Cannabis legalization in Switzerland is gaining momentum as more officials back the movement, saying the plant’s production, trade and consumption should be allowed and thoroughly reviewed.
On Tuesday, the Social Security and Health Commission of the Council of States (CSSS-E) gave the green light to a National Council initiative submitted by Councilor Heinz Siegenthaler in September.
Initiative 20,473 was approved with nine votes in favour and two against. It calls for regulating cannabis to better protect youth and consumers.
With the support of the CSSS-E, the National Council will now work on drafting a cannabis law, while taking into account ongoing non-medical use pilot projects the Federal Office of Public Health introduced in March.
“In the eyes of the CSSS-E, care must also be taken to stem the black market and ensure that only cannabis of which the quality has been checked is available,” reads an official statement. “The international context must also be taken into account.”
In March, the country released draft regulations for an adult-use pilot designed to fit recommendations from the Addiction-Related Matters commission.

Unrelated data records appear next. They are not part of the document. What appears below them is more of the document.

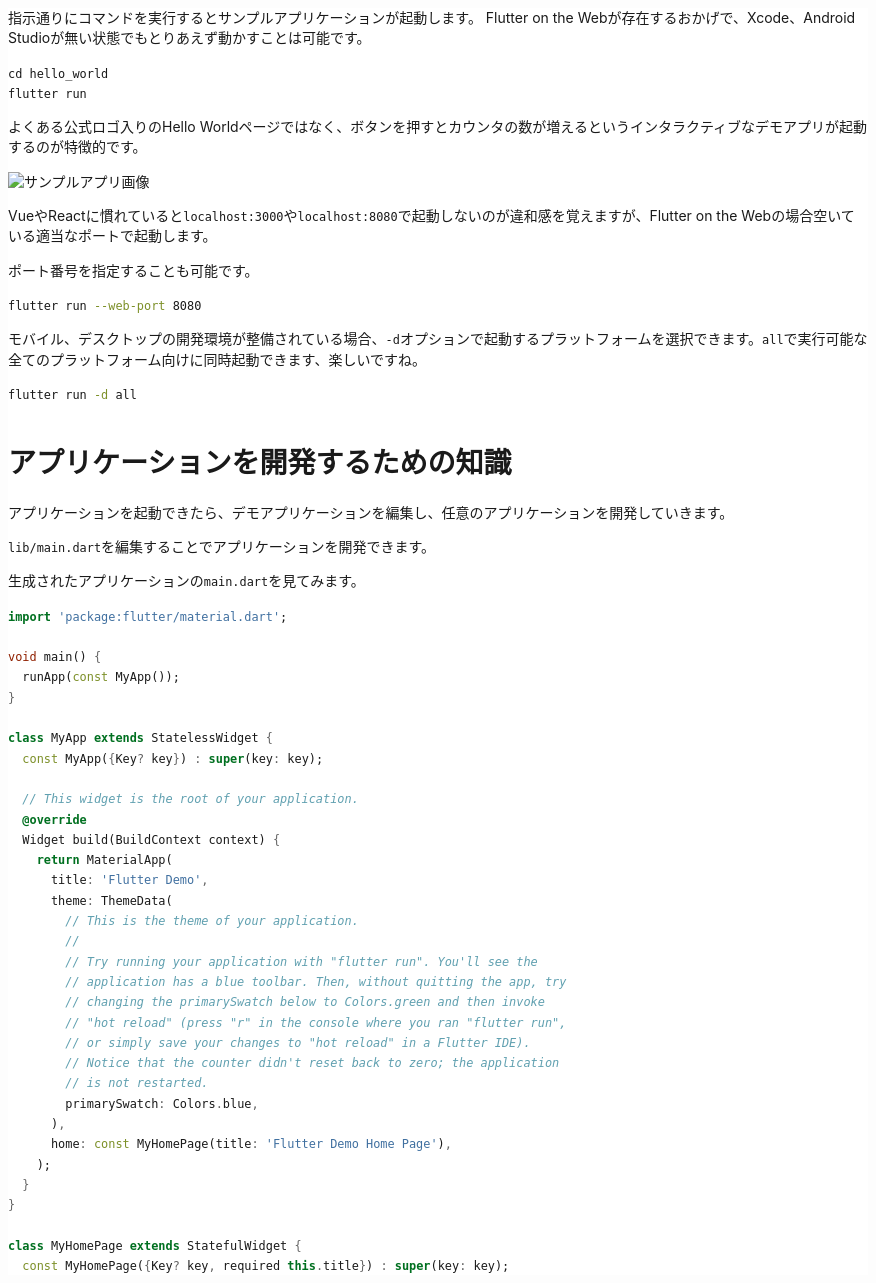 指示通りにコマンドを実行するとサンプルアプリケーションが起動します。
Flutter on the Webが存在するおかげで、Xcode、Android Studioが無い状態でもとりあえず動かすことは可能です。

```
cd hello_world
flutter run
```

よくある公式ロゴ入りのHello Worldページではなく、ボタンを押すとカウンタの数が増えるというインタラクティブなデモアプリが起動するのが特徴的です。

<img src="/images/2021/20211221a/image.png" alt="サンプルアプリ画像" width="400" height="444" loading="lazy">

VueやReactに慣れていると`localhost:3000`や`localhost:8080`で起動しないのが違和感を覚えますが、Flutter on the Webの場合空いている適当なポートで起動します。

ポート番号を指定することも可能です。

```sh
flutter run --web-port 8080
```

モバイル、デスクトップの開発環境が整備されている場合、`-d`オプションで起動するプラットフォームを選択できます。`all`で実行可能な全てのプラットフォーム向けに同時起動できます、楽しいですね。

```sh
flutter run -d all
```

# アプリケーションを開発するための知識

アプリケーションを起動できたら、デモアプリケーションを編集し、任意のアプリケーションを開発していきます。

`lib/main.dart`を編集することでアプリケーションを開発できます。

生成されたアプリケーションの`main.dart`を見てみます。

```dart main.dart
import 'package:flutter/material.dart';

void main() {
  runApp(const MyApp());
}

class MyApp extends StatelessWidget {
  const MyApp({Key? key}) : super(key: key);

  // This widget is the root of your application.
  @override
  Widget build(BuildContext context) {
    return MaterialApp(
      title: 'Flutter Demo',
      theme: ThemeData(
        // This is the theme of your application.
        //
        // Try running your application with "flutter run". You'll see the
        // application has a blue toolbar. Then, without quitting the app, try
        // changing the primarySwatch below to Colors.green and then invoke
        // "hot reload" (press "r" in the console where you ran "flutter run",
        // or simply save your changes to "hot reload" in a Flutter IDE).
        // Notice that the counter didn't reset back to zero; the application
        // is not restarted.
        primarySwatch: Colors.blue,
      ),
      home: const MyHomePage(title: 'Flutter Demo Home Page'),
    );
  }
}

class MyHomePage extends StatefulWidget {
  const MyHomePage({Key? key, required this.title}) : super(key: key);
```
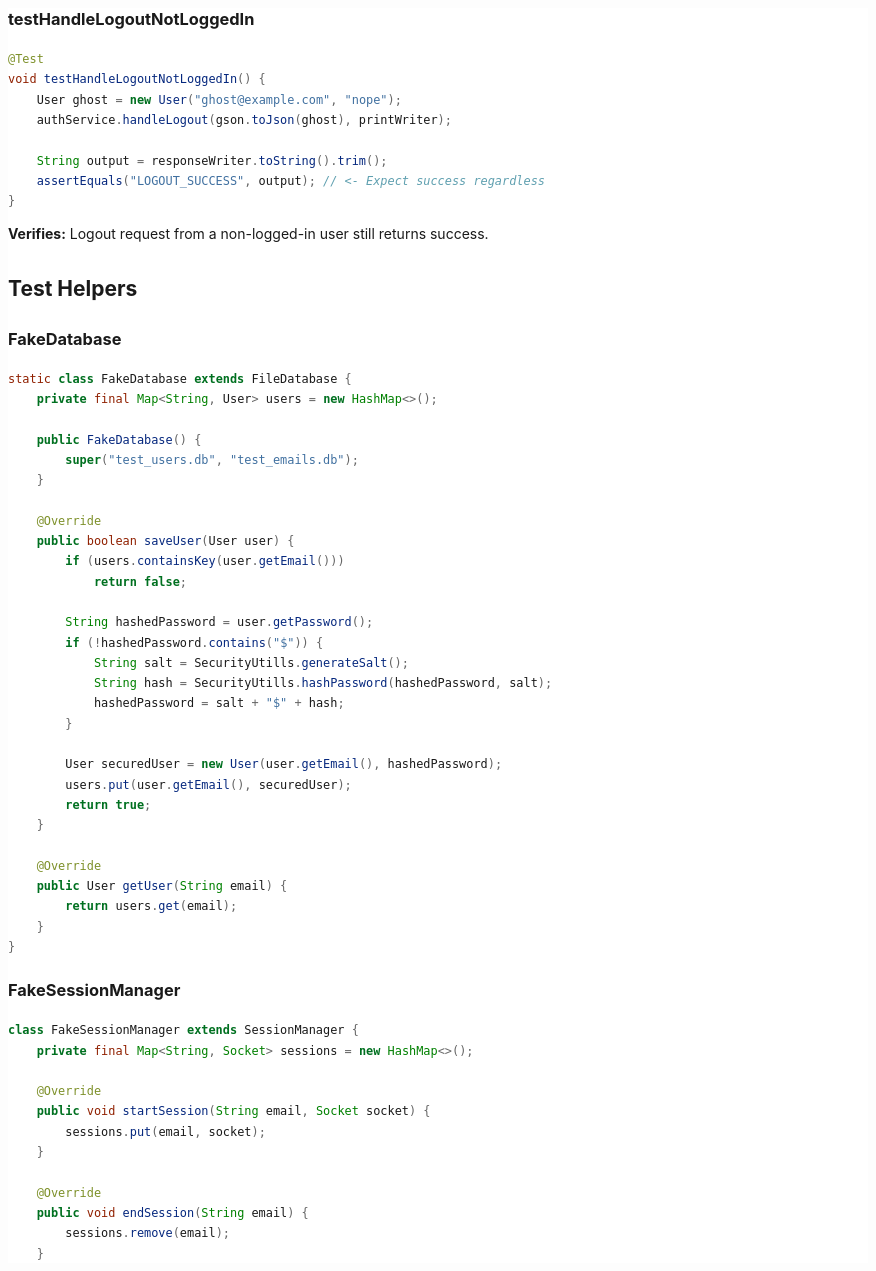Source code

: ### testHandleLogoutNotLoggedIn
```java
@Test
void testHandleLogoutNotLoggedIn() {
    User ghost = new User("ghost@example.com", "nope");
    authService.handleLogout(gson.toJson(ghost), printWriter);

    String output = responseWriter.toString().trim();
    assertEquals("LOGOUT_SUCCESS", output); // <- Expect success regardless
}
```
**Verifies:** Logout request from a non-logged-in user still returns success.

## Test Helpers

### FakeDatabase
```java
static class FakeDatabase extends FileDatabase {
    private final Map<String, User> users = new HashMap<>();

    public FakeDatabase() {
        super("test_users.db", "test_emails.db");
    }

    @Override
    public boolean saveUser(User user) {
        if (users.containsKey(user.getEmail()))
            return false;

        String hashedPassword = user.getPassword();
        if (!hashedPassword.contains("$")) {
            String salt = SecurityUtills.generateSalt();
            String hash = SecurityUtills.hashPassword(hashedPassword, salt);
            hashedPassword = salt + "$" + hash;
        }

        User securedUser = new User(user.getEmail(), hashedPassword);
        users.put(user.getEmail(), securedUser);
        return true;
    }

    @Override
    public User getUser(String email) {
        return users.get(email);
    }
}
```

### FakeSessionManager
```java
class FakeSessionManager extends SessionManager {
    private final Map<String, Socket> sessions = new HashMap<>();

    @Override
    public void startSession(String email, Socket socket) {
        sessions.put(email, socket);
    }

    @Override
    public void endSession(String email) {
        sessions.remove(email);
    }

```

As of May 15, public or private entities are allowed to launch pot programs in Swiss municipalities with the help of a research institution, local authorities and public health officials.
The pilot allows individual programs to sell cannabis up to a maximum of 5,000 registered participants, and can last up to five years with potential two-year extensions.
It takes into account a number of policy goals: protecting youth, separating the medical and recreational markets, drying up the black market, supervising the production of cannabis, introducing a tax frame and regulating advertising.
A Senate health committee approved a plan to revamp Swiss cannabis laws and give the state a bigger role in the production and sale of cannabis, while "weeding out" the illegal market. Change is years away, but it’s a clear “opening” towards legalisation https://t.co/mkgEJWWlhA
— Tom Blickman (@tblickman) October 20, 2021
Although the National Council and the CSSS-E have now spoken in favour of legalization, in April the national public health commission said that drafting the regulations may take years, as reported by Radio Télévision Suisse.
After a bill is drafted, consultation would begin, and the Federal Council could take a position before it even gets to Parliament and public consultation.